Monday, 29 January 2024
Hall E (The Baltimore Convention Center)
Kyle Jarrard Killion, University of Illinois Urbana-Champaign, Urbana, IL; and R. J. Trapp and F. T. Lombardo

A cluster of overnight storms in the Central Plains grew into an intense mesoscale convective system (MCS) as the cluster translated into the Midwest during the morning and early afternoon hours of 29 June 2023. The MCS produced widespread damaging winds, including a swath of estimated 100+ mph gusts in western Illinois, hundreds of preliminary storm reports, a handful of tornadoes, and is considered a potential billion-dollar disaster. Owing to the widespread nature of the long-lasting MCS’s damaging winds, the MCS likely meets derecho criteria.

Damaging winds in MCSs are known to be produced by different mechanisms including downbursts (DBs), rear-inflow jets (RIJs), and mesovortices (MVs). DBs are strong, typically precipitation-driven downdrafts that can extend to the surface and then spread horizontally outward. An RIJ is an internally driven horizontal jet of tens-of-kilometer width which typically resides a few kilometers above ground level and then descends to the ground. Finally, MVs are vertical vortices with several-kilometer diameters which form at or just behind the leading-edge gust front. These mechanisms can act alone or in tandem.

The 29 June 2023 derecho event was simulated with the Weather Research and Forecasting (WRF) model to investigate the wind-generating mechanisms in the long-lasting, intense MCS. High-resolution output was used to objectively identify severe and potentially damaging winds and associated generating mechanisms. Model output was compared to wind reports to evaluate the veracity of the simulation and attribute modeled mechanisms to observed reports.

Model analyses indicate that the RIJ was the most frequent generator of modeled severe and potentially damaging winds in the 29 June 2023 event simulation. DBs generated significantly less severe and potentially damaging winds, although the winds, on average, were of similar intensity to those generated by RIJ. MVs generated severe and potentially damaging winds slightly more frequently than DBs and were the strongest solo mechanism, with the highest mean wind speed and percentage of winds that met or exceeded significant severe criterion (33.4 m s-1).
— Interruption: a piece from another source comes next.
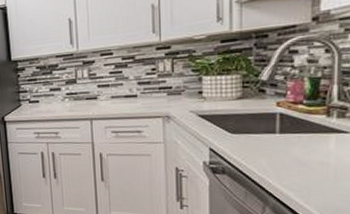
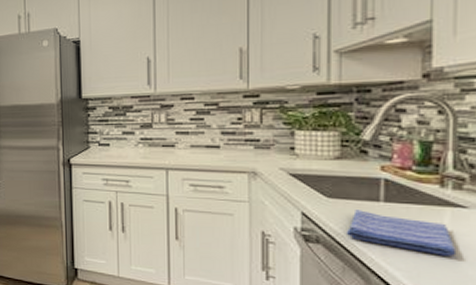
dish towel: none [247,142,339,176] -> present [346,210,455,256]

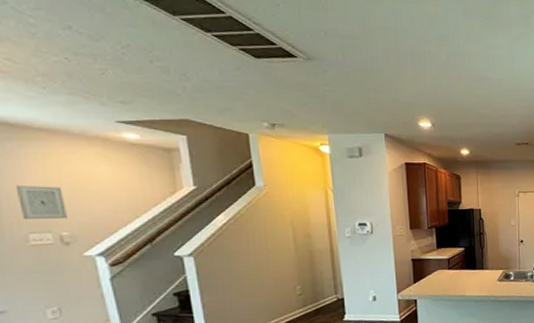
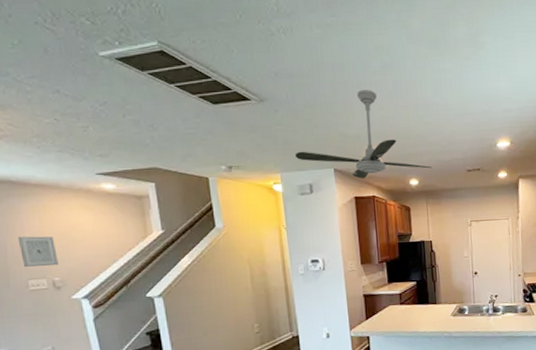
ceiling fan: none [344,58,483,145] -> present [295,90,432,179]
These results will be compared to three separate billion-dollar disaster derecho events, representing different meteorological environments, geographic locations, and seasons, to test the generality of the findings.

With a better understanding of RIJs, MVs, and DBs, and their ability to generate damaging winds, these mechanisms could be incorporated into wind engineering models, allowing for improved risk assessment and ultimately contributing to the design more resilient structures in the future. Such understanding could also be used to enhance operational warnings of severe winds.